O crescente número de casos mostra a desinformação dos pais sobre os riscos a que uma criança está sujeita dentro e fora de casa e, também, que os atos de violência podem ocorrer em qualquer idade. Além disso, em seu estudo, ela constatou que o fator socio econômico e a possibilidade de maior acesso à informação não eliminam os riscos de acidentes e de atos de violência: eles acontecem em qualquer classe social. Lúcia Helena aponta uma boa educação e o conhecimento das causas básicas que geram tantos acidentes como ações que minimizarão essa epidemia.

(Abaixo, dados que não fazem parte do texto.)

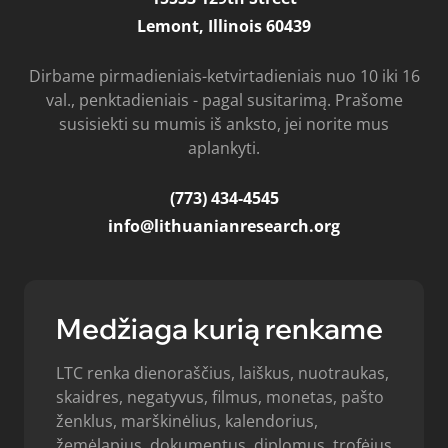
Lemont, Illinois 60439
Dirbame pirmadieniais-ketvirtadieniais nuo 10 iki 16
val., penktadieniais - pagal susitarimą. Prašome
susisiekti su mumis iš anksto, jei norite mus
aplankyti.
(773) 434-4545
info@lithuanianresearch.org
Medžiaga kurią renkame
LTC renka dienoraščius, laiškus, nuotraukas,
skaidres, negatyvus, filmus, monetas, pašto
ženklus, marškinėlius, kalendorius,
žemėlapius, dokumentus, diplomus, trofėjus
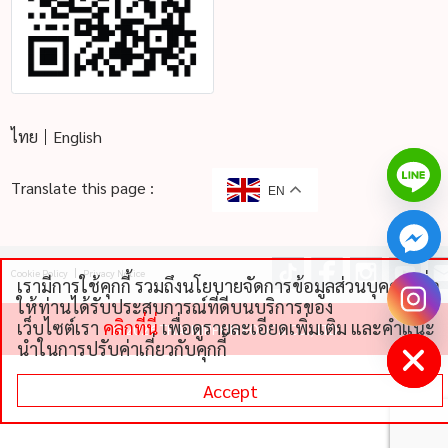
ไทย
English
Translate this page :
EN
Cookie Policy
Privacy Notice
เรามีการใช้คุกกี้ รวมถึงนโยบายจัดการข้อมูลส่วนบุคคลเพื่อ
chaty
ให้ท่านได้รับประสบการณ์ที่ดีบนบริการของ
Hide
เว็บไซต์เรา
คลิกที่นี่
เพื่อดูรายละเอียดเพิ่มเติม และคําแนะ
©
2026 THAI NIPPON FOODS CO., LTD
นําในการปรับค่าเกี่ยวกับคุกกี้
Accept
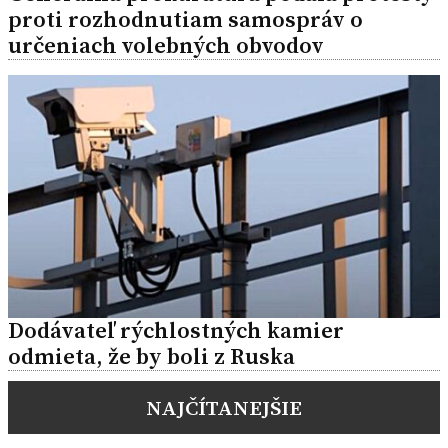
proti rozhodnutiam samospráv o
určeniach volebných obvodov
Dodávateľ rýchlostných kamier
odmieta, že by boli z Ruska
NAJČÍTANEJŠIE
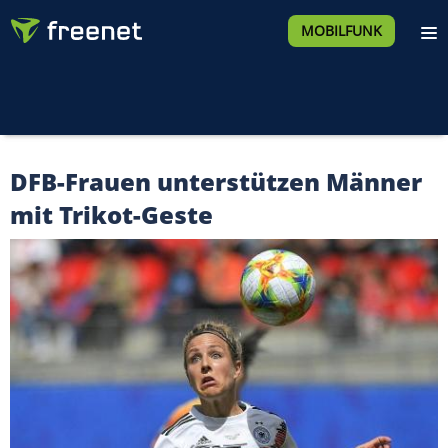
MOBILFUNK
DFB-Frauen unterstützen Männer
mit Trikot-Geste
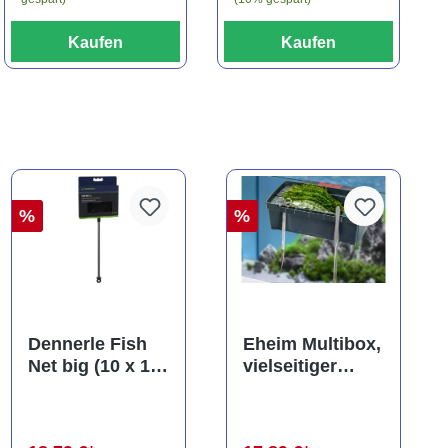
Kaufen
Kaufen
%
%
Dennerle Fish
Eheim Multibox,
Net big (10 x 13
vielseitiger
cm), Kescher
Behälter, ca. 2,5
(Auslaufartikel)
Liter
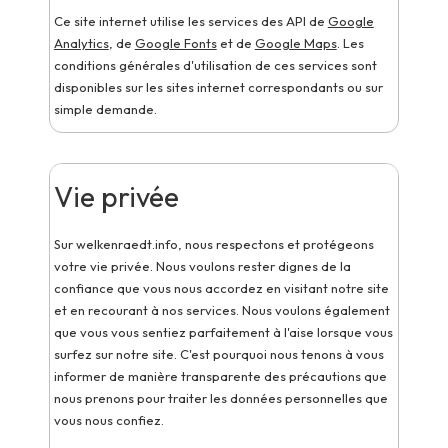
Ce site internet utilise les services des API de
Google
Analytics
, de
Google Fonts
et de
Google Maps
. Les
conditions générales d'utilisation de ces services sont
disponibles sur les sites internet correspondants ou sur
simple demande.
Vie privée
Sur welkenraedt.info, nous respectons et protégeons
votre vie privée. Nous voulons rester dignes de la
confiance que vous nous accordez en visitant notre site
et en recourant à nos services. Nous voulons également
que vous vous sentiez parfaitement à l'aise lorsque vous
surfez sur notre site. C'est pourquoi nous tenons à vous
informer de manière transparente des précautions que
nous prenons pour traiter les données personnelles que
vous nous confiez.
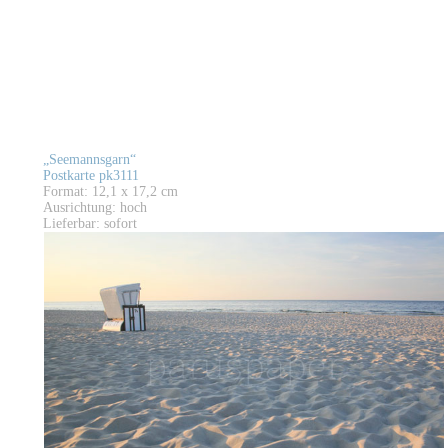
„Seemannsgarn“
Postkarte pk3111
Format: 12,1 x 17,2 cm
Ausrichtung: hoch
Lieferbar: sofort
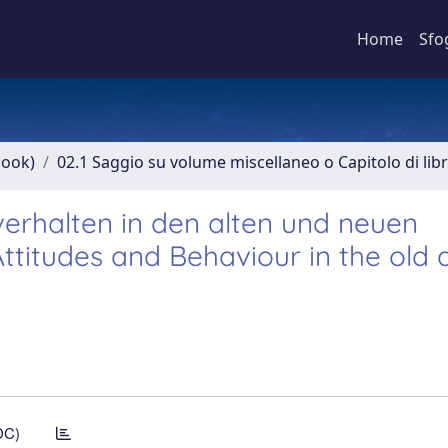
Home
Sfo
book)
02.1 Saggio su volume miscellaneo o Capitolo di lib
rhalten in den alten und neuen
titudes and Behaviour in the old 
DC)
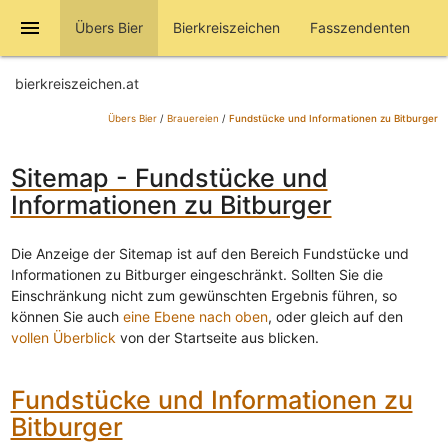
menu
Übers Bier
Bierkreiszeichen
Fasszendenten
bierkreiszeichen.at
Übers Bier
/
Brauereien
/
Fundstücke und Informationen zu Bitburger
Sitemap - Fundstücke und
Informationen zu Bitburger
Die Anzeige der Sitemap ist auf den Bereich Fundstücke und
Informationen zu Bitburger eingeschränkt. Sollten Sie die
Einschränkung nicht zum gewünschten Ergebnis führen, so
können Sie auch
eine Ebene nach oben
, oder gleich auf den
vollen Überblick
von der Startseite aus blicken.
Fundstücke und Informationen zu
Bitburger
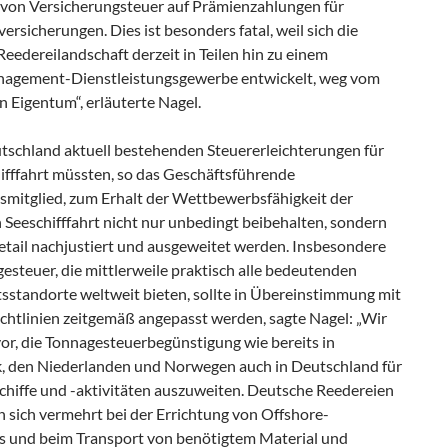
von Versicherungsteuer auf Prämienzahlungen für
versicherungen. Dies ist besonders fatal, weil sich die
eedereilandschaft derzeit in Teilen hin zu einem
nagement-Dienstleistungsgewerbe entwickelt, weg vom
n Eigentum“, erläuterte Nagel.
utschland aktuell bestehenden Steuererleichterungen für
hifffahrt müssten, so das Geschäftsführende
smitglied, zum Erhalt der Wettbewerbsfähigkeit der
 Seeschifffahrt nicht nur unbedingt beibehalten, sondern
etail nachjustiert und ausgeweitet werden. Insbesondere
esteuer, die mittlerweile praktisch alle bedeutenden
tsstandorte weltweit bieten, sollte in Übereinstimmung mit
chtlinien zeitgemäß angepasst werden, sagte Nagel: „Wir
or, die Tonnagesteuerbegünstigung wie bereits in
 den Niederlanden und Norwegen auch in Deutschland für
chiffe und -aktivitäten auszuweiten. Deutsche Reedereien
 sich vermehrt bei der Errichtung von Offshore-
 und beim Transport von benötigtem Material und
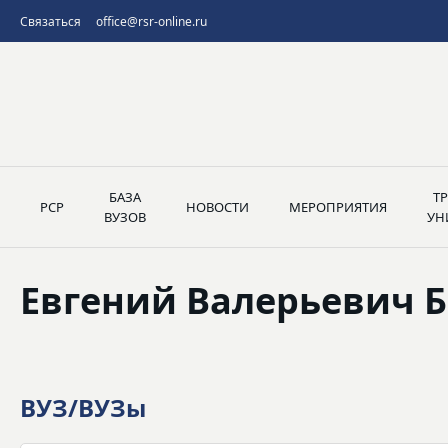
Связаться
office@rsr-online.ru
БАЗА
Т
РСР
НОВОСТИ
МЕРОПРИЯТИЯ
ВУЗОВ
УН
Евгений Валерьевич 
ВУЗ/ВУЗы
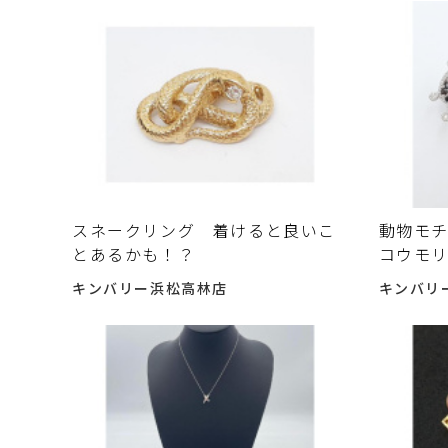
スネークリング 着けると良いこ
動物モ
とあるかも！？
コウモ
キンバリー浜松高林店
キンバリ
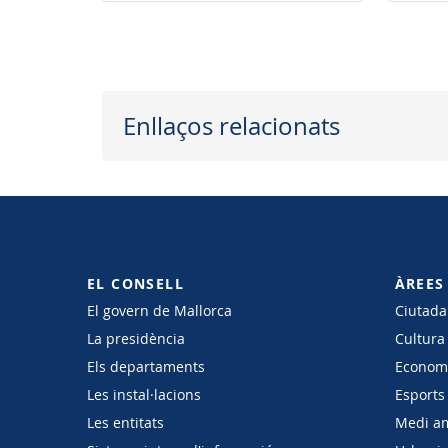
Enllaços relacionats
EL CONSELL
ÀREES
El govern de Mallorca
Ciutadan
La presidència
Cultura
Els departaments
Economi
Les instal·lacions
Esports 
Les entitats
Medi a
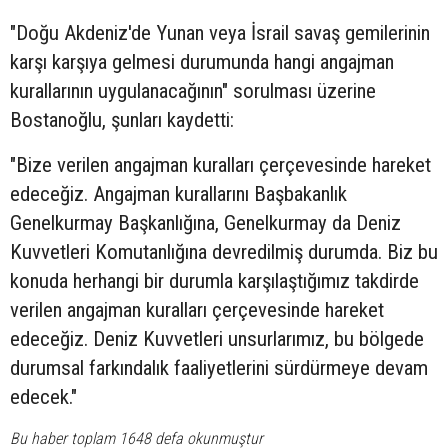
"Doğu Akdeniz'de Yunan veya İsrail savaş gemilerinin
karşı karşıya gelmesi durumunda hangi angajman
kurallarının uygulanacağının" sorulması üzerine
Bostanoğlu, şunları kaydetti:
"Bize verilen angajman kuralları çerçevesinde hareket
edeceğiz. Angajman kurallarını Başbakanlık
Genelkurmay Başkanlığına, Genelkurmay da Deniz
Kuvvetleri Komutanlığına devredilmiş durumda. Biz bu
konuda herhangi bir durumla karşılaştığımız takdirde
verilen angajman kuralları çerçevesinde hareket
edeceğiz. Deniz Kuvvetleri unsurlarımız, bu bölgede
durumsal farkındalık faaliyetlerini sürdürmeye devam
edecek."
Bu haber toplam 1648 defa okunmuştur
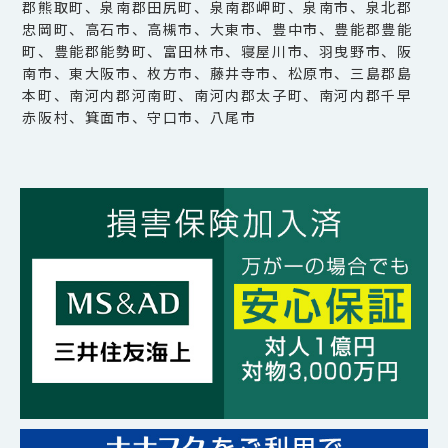
郡熊取町、泉南郡田尻町、泉南郡岬町、泉南市、泉北郡
忠岡町、高石市、高槻市、大東市、豊中市、豊能郡豊能
町、豊能郡能勢町、富田林市、寝屋川市、羽曳野市、阪
南市、東大阪市、枚方市、藤井寺市、松原市、三島郡島
本町、南河内郡河南町、南河内郡太子町、南河内郡千早
赤阪村、箕面市、守口市、八尾市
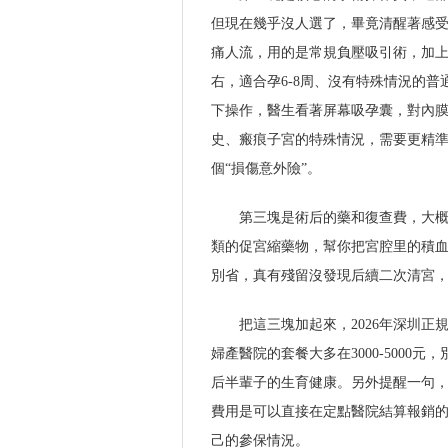
但現在幾乎沒人選了，畢竟清醒著感
痛人流，用的是常規負壓吸引術，加上
右，適合孕6-8周、沒有特殊情況的
下操作，醫生看著屏幕吸孕囊，對內膜的
史、瘢痕子宮的特殊情況，需要更精
個“損傷意外險”。
第三塊是術后的藥和復查費，大概在
類的促宮縮藥物，幫你把宮腔里的積血
別省，真有殘留沒發現后續二次清宮
把這三塊加起來，2026年深圳正規
婦產醫院的套餐大多在3000-5000
后半輩子的生育健康。另外提醒一句
費用是可以直接在定點醫院結算報銷的
己的參保情況。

A prevenção dos acidentes é fácil e deve se tornar prioritária. No entanto, os números desses "acidentes" apontam para um crescente número de mortes e seqüelas graves. Dentre os principais fatores de risco de trauma infantil domiciliar destacam-se a utilização de móveis inapropriados; fiação elétrica desprotegida; brinquedos impróprios para a idade; fogões, fornos, panelas e talheres com fácil acesso; escadas sem proteção; e a presença da criança nos banheiros sem a devida vigilância. Soma-se a isso o descuido com armas de fogo e o comportamento violento de pessoas adultas que colocam em risco a saúde das crianças.

Cada idade tem o seu risco

A maioria dos acidentes ocorre porque se subestima a capacidade das crianças e se desconhecem as etapas de seu desenvolvimento psicomotor. Abaixo, as características que favorecem a ocorrência de acidentes em cada fase da vida infantil.

A idade frágil (de um a seis meses)

Nessa idade a criança pode começar a rolar, por isso não deve ser deixada sozinha em lugar alto. Berços, camas e sofás devem contar com grades de proteção.

A idade da curiosidade (de sete a doze meses)

Agora a criança começa a "querer" ficar em pé, existindo a possibilidade do deslocamento do corpo no espaço. A maior preocupação é protegê-la contra as quedas.

A idade da aventura (de um a dois anos)

A idade em que a criança explora o mundo pelo rastejamento. Inicia a exploração de espaços e objetos domiciliares. Para sua segurança devemos manter grades nas janelas, portões no topo das escadas e telas bem fixadas.

A idade da independência (dois a três anos)

As experiências se ampliam com uma maior capacidade motora. Ela sobe nos móveis e começa a ter maior controle pessoal e a deslocar-se com mais desenvoltura. Ainda não tem noção do perigo. Como imita os pais, estes devem ensinar-lhe noções de segurança mostrando os perigos da rua.

A idade da experiência (três a cinco anos)

Nessa fase a criança começa a explorar a vizinhança e a andar fora de casa. Gosta de jogar bola, subir em árvores, andar em pequenas bicicletas. Os pais devem supervisionar o local em que ela brinca, removendo tudo que represente perigo. É uma boa idade para ensinar as regras de segurança e a maneira adequada de segurar os utensílios.

Por volta dos sete anos

A criança ainda tem alguma dificuldade sobre noções de distância e existe uma tendência à distração e ao comportamento imprevisível. Passa boa parte do tempo envolvida com brincadeiras ao ar livre, e, por conseqüência, mais tempo exposta a um possível trauma.